An estimated 300+ police and firefighters serving in Rio de Janeiro, Brazil, many of which have not been paid in months, have organized protests throughout the city this week. They are demanding the government step up and pay them.
Signs at the airport this week read “Welcome To Hell. Police and firefighters don’t get paid, whoever comes to Rio de Janeiro will not be safe.” Another sign on the main public highway into the city reads “Welcome, we don’t have hospitals!”
Welcome, we don’t have hospitals! – “Aviso” na estrada do Galeão. (Foto: Tiago Bla)pic.twitter.com/NfnrEukkuT
— Cecília Olliveira (@Cecillia) June 26, 2016
Welcome To Hell
Other officers took to the streets, holding demonstrations outside police headquarters stating that “the police’s priority is the people. The government’s priority is the Olympics.” Police are upset that they do not have the basic resources to perform their jobs and many have not received money to feed their families. As some reports have indicated the Rio police can not even afford ink for printers or gas for vehicles. Other offices note how no one has been hired to clean police facilities in months, many of the facilities do not have running water or functioning toilets and some stations have even relied on toilet paper donations from the public just to get by.
It is no secret, hosting the Olympic games and attempting build world class facilities has bankrupted the city. Just the other week, Rio’s Governor declared a state of calamity after coming to the realization that the city could not meet the financial commitment ahead of the games. For example, the World Anti-Doping Agency just had to close the Rio lab for testing Olympic athletes after the facility failed to meet international standards – just 7 weeks ahead of competition.
Other projects fundamental to the success of the Olympic games such as the underground subway lines connecting hotels to major tourists attractions and the Olympic village to different sporting venues has yet to be completed.

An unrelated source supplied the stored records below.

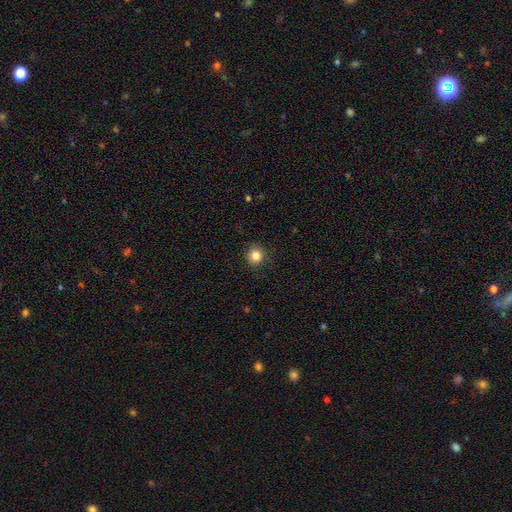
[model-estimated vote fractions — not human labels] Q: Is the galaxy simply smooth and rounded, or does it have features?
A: smooth — 84%.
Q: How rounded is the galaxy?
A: round — 89%.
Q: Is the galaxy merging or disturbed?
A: none — 89%.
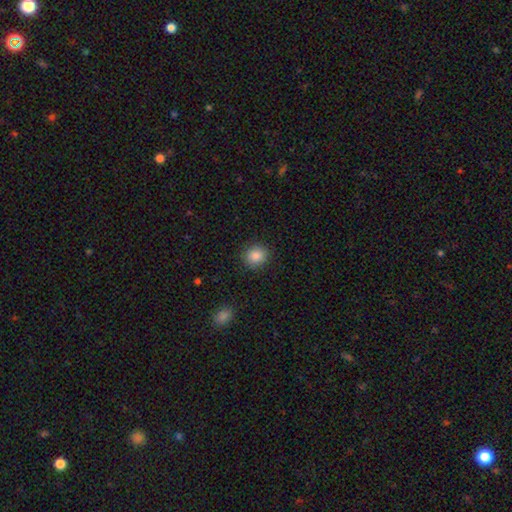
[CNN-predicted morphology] smooth 87%, star or artifact 9%, featured or disk 4%. Down the decision tree: how rounded — round (83%); merging — none (89%).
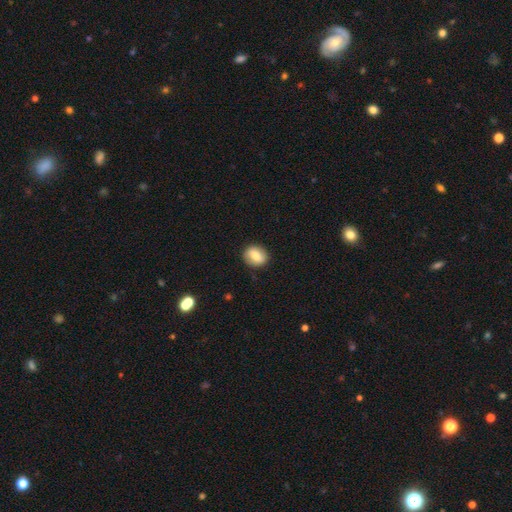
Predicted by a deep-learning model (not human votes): A smooth galaxy with no disk features (77%) that is round (57%).

Vote fractions:
- Smooth or featured? smooth: 77% / featured or disk: 15% / star or artifact: 8%
- How rounded? round: 57% / in between: 42% / cigar-shaped: 1%
- Merging? none: 88% / minor disturbance: 9% / major disturbance: 2% / merger: 1%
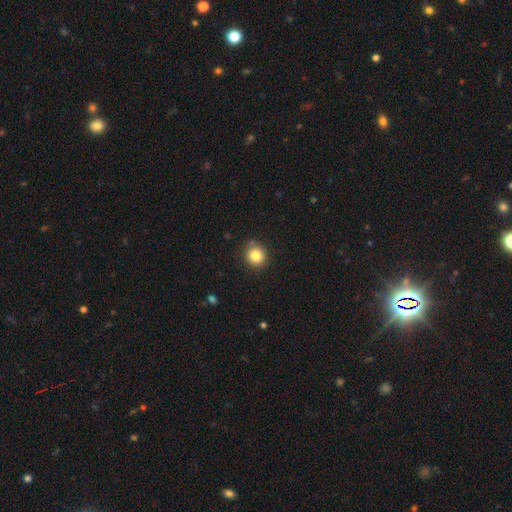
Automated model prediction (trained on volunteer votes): A smooth galaxy with no disk features (83%) that is round (90%). Merging: none (87%).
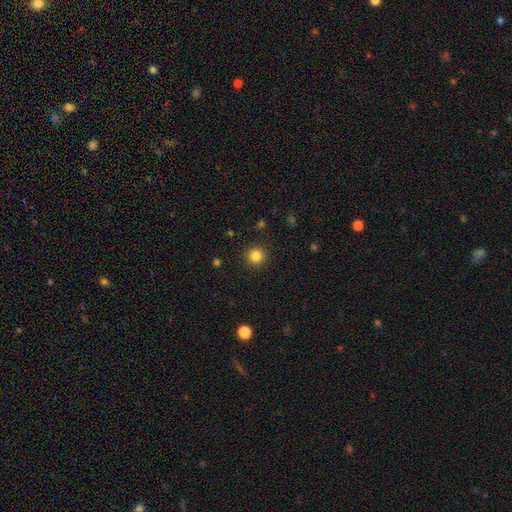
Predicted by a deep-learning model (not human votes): A smooth galaxy with no disk features (84%) that is round (95%). Merging: none (92%).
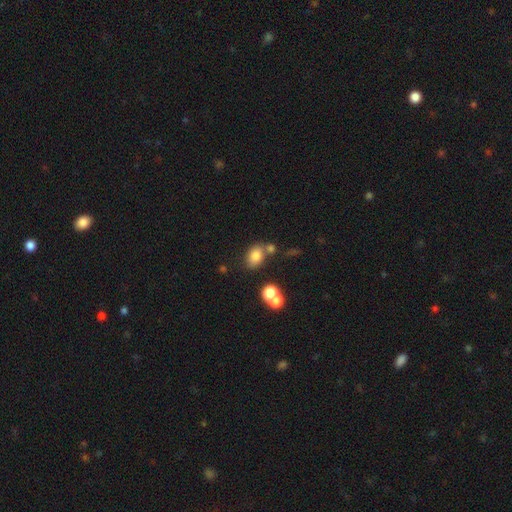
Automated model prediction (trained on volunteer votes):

As a result, Rio’s government has directed money away from other sources, such as police funding, in a desperate attempt to finish these projects on time.
Rio’s government has declared a state of fiscal emergency and has requested the immediate release of $900 million dollars in emergency funding to pay construction workers and public workers -such as police and firefighters. Without this funding, Rio de Janeiro Governor Francisco Dornelles has stated that “Rio will be facing a total breakdown in public security.”
Governor Dornelles later went on to add “We can make a great Olympics, but if some steps are not taken, it can be a big failure. How will people get to places without underground transportation? How will people feel protected in the city without security? We have to give proof that we are equipping security and the ready mobility for people to come to the country.”
Meanwhile, the Zika outbreak continues to rage. Several prominent athletes around the world are protesting the Olympics and refuse to attend due to poor sanitation conditions and the dangers surrounding the Zika virus. Rio is quickly setting itself up to host perhaps the most embarrassing Olympics in history. Not a good look for a country trying to climb its way into the ranks of world leaders.